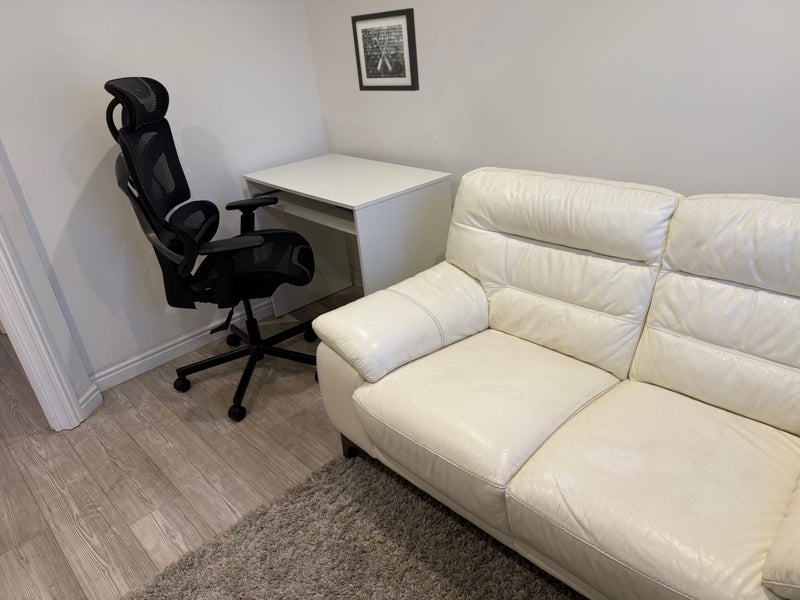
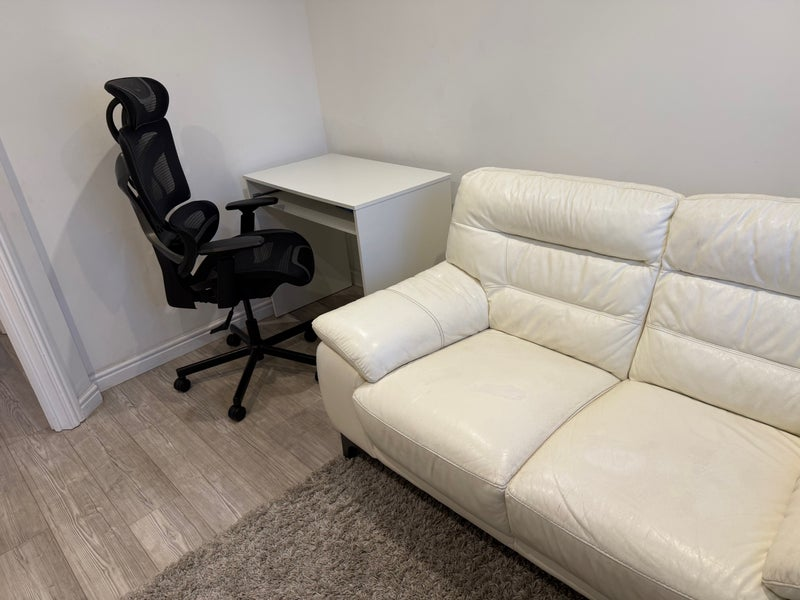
- wall art [350,7,420,92]
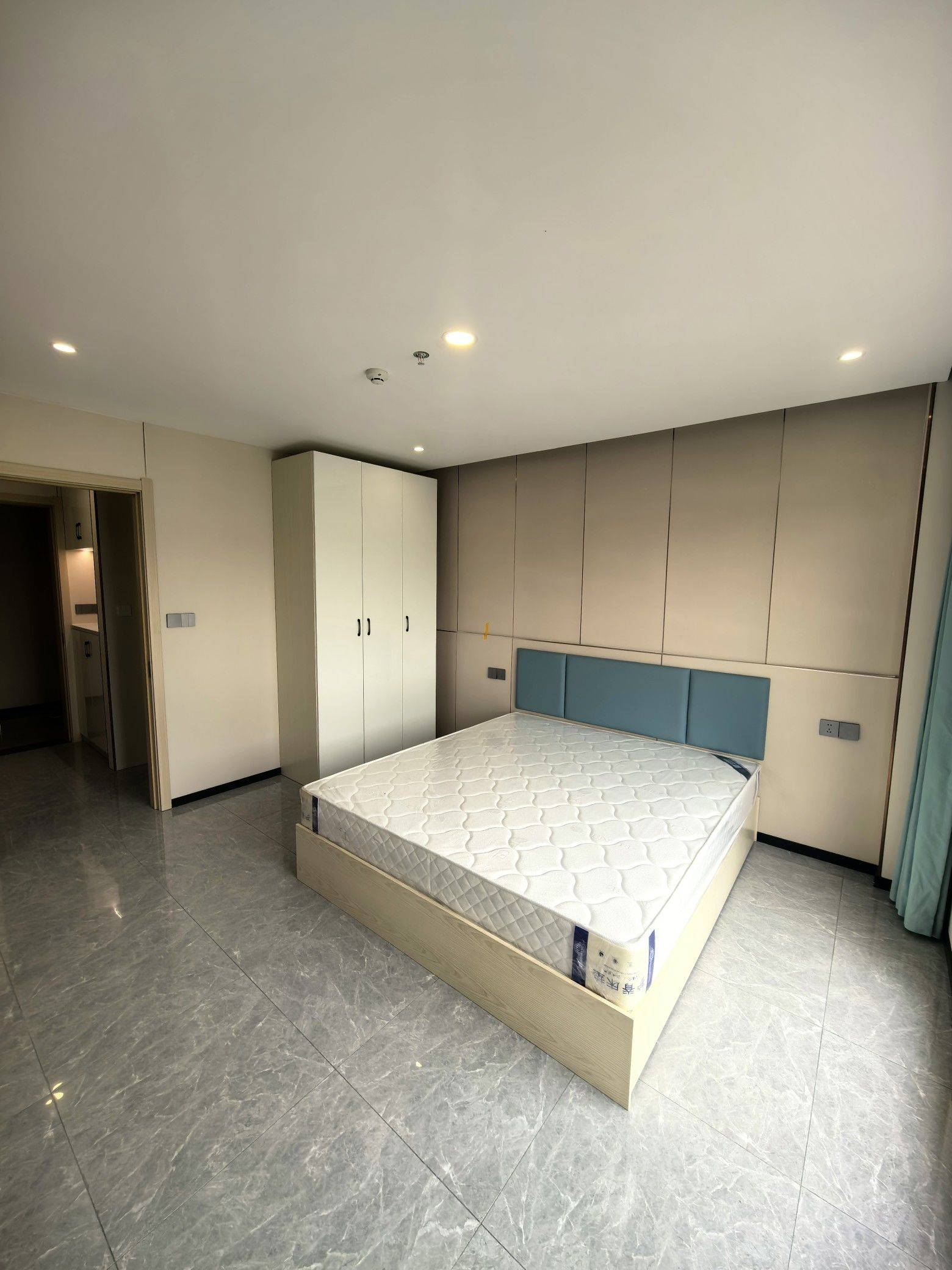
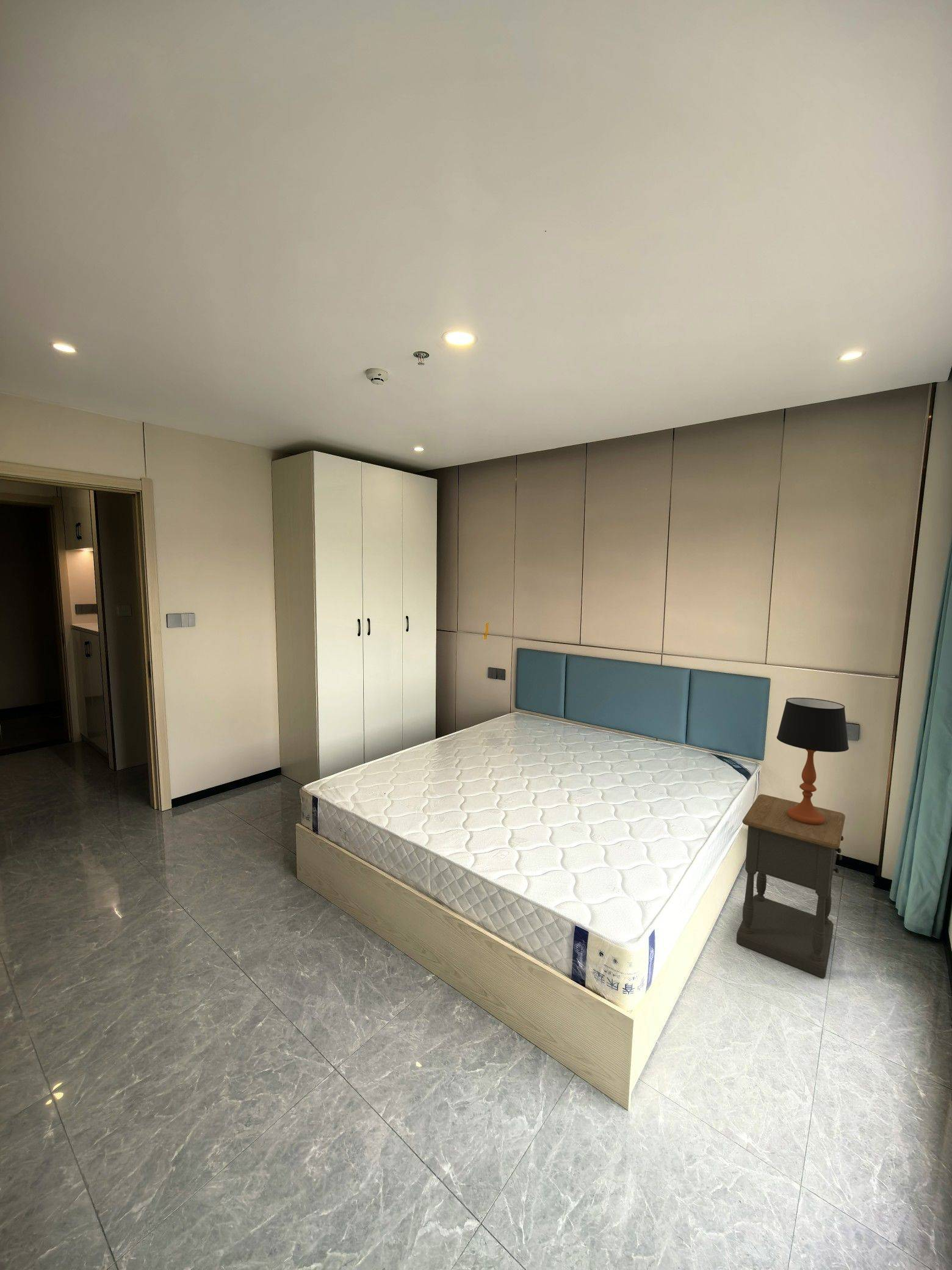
+ nightstand [736,794,846,978]
+ table lamp [776,697,849,825]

> [Task brief]: Leave out the pictures and copy the rest of the material above exactly.

> [Reply]:
- wall art [350,7,420,92]
+ nightstand [736,794,846,978]
+ table lamp [776,697,849,825]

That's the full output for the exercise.